Source text:
General Manager of the Metropolitan Opera
- In office 1950–1972
- Preceded by: Edward Patrick Johnson
- Succeeded by: Göran Gentele

Personal details
- Born: Rudolf Franz Joseph Bing January 9, 1902 Vienna, Austro-Hungarian Empire (now Austria)
- Died: September 2, 1997 (aged 95) Yonkers, New York, U.S.
- Spouses: ; Nina Schelemskaya-Schlesnaya ​ ​(m. 1928; died 1983)​ ; Carroll Douglass ​ ​(m. 1987; ann. 1989)​
- Education: University of Vienna
- Occupation: Opera impresario

= Rudolf Bing =

Austrian-American opera impresario (1902–1997)

Sir Rudolf Bing, KBE (January 9, 1902 – September 2, 1997) was an Austrian-born British opera impresario who worked in Germany, the United Kingdom and the United States, including as General Manager of the Metropolitan Opera in New York City from 1950 to 1972. He was naturalized as a British subject in 1946 and was knighted in 1971, although he spent decades living in the United States, where he died.

==Life and career==

===Early years===
Born Rudolf Franz Joseph Bing in Vienna, Austria-Hungary to a well-to-do Jewish family (his father was an industrialist). Bing was an apprentice to a bookseller at the prestigious Viennese shop of Gilhofer & Ranschburg before moving on to Hugo Heller, who also ran a theatrical and concert agency. He then studied music and art history at the University of Vienna. In 1927, he went to Berlin, Germany, and subsequently served as general manager of opera houses in that city and in Darmstadt.

While in Berlin he married a Russian ballerina, Nina Schelemskaya-Schlesnaya. In 1934, with the rise of Nazi Germany, the Bings moved to the United Kingdom, where, in 1946, he became a naturalised British subject. There, together with Fritz Busch and Carl Ebert, he helped to found the Glyndebourne Festival Opera. After the war in 1947, he co-founded and was the first director of the Edinburgh International Festival in Scotland.

===Metropolitan Opera===
In 1949, he moved to the United States, and became General Manager of the Metropolitan Opera the following year, a post he held for 22 years. During the 1960s, he supervised the move of the old Metropolitan on Broadway and 39th Street, to its new quarters in Lincoln Center and presided over one of the most prominent eras of the Met. It was summed up in 1990 by James Oestreich in The New York Times as follows:
"Wielding his powerful position at the Metropolitan Opera with intense personal charisma over two decades, Sir Rudolf Bing ruled much of the operatic universe in autocratic fashion, nurturing young artists and cutting superstars down to size with equal enthusiasm. He oversaw the abandonment in 1966 of the stately but somewhat dilapidated old Metropolitan Opera House [which he then had razed] and the construction of a grand monument to his regime, the building the company now occupies, which dominates Lincoln Center. His conservative musical and dramatic bent, preference for Italian opera and concern for theatrical values yielded an identifiable artistic legacy."

Data excerpts:

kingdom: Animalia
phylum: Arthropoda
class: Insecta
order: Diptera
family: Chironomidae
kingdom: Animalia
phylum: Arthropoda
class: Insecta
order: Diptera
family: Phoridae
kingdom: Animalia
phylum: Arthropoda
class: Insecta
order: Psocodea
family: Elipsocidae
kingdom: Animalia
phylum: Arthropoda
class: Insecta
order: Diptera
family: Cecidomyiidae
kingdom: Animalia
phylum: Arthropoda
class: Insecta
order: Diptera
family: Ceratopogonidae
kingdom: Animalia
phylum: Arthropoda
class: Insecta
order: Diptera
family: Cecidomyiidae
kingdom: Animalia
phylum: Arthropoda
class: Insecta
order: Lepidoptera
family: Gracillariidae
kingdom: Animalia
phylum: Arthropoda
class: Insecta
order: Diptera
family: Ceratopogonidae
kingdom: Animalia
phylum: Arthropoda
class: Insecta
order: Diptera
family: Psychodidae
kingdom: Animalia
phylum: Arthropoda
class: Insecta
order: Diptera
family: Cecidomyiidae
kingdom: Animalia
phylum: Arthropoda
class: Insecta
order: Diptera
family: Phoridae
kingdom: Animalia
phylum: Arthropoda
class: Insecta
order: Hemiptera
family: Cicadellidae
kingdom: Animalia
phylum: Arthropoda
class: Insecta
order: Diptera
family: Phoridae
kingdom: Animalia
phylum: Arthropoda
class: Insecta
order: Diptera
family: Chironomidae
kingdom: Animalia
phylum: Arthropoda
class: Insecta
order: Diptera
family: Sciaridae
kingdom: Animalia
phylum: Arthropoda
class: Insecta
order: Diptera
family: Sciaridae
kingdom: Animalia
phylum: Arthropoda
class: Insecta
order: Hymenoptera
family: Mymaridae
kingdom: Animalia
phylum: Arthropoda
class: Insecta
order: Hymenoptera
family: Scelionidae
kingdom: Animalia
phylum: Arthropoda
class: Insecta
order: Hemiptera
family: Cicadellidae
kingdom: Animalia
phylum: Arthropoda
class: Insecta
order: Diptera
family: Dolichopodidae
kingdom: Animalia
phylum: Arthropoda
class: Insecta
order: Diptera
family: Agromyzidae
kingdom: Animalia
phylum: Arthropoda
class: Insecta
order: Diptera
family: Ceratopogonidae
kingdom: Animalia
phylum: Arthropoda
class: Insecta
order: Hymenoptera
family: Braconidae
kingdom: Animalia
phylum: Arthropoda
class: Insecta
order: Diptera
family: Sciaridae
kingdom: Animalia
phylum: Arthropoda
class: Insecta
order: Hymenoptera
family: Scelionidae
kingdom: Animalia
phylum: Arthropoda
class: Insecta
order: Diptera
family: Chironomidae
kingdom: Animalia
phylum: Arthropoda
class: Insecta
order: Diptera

Requirement: According to the Rudolf Bing text, which festival did Bing co-found in 1947 and serve as first director of?

Completed task: The Edinburgh International Festival in Scotland.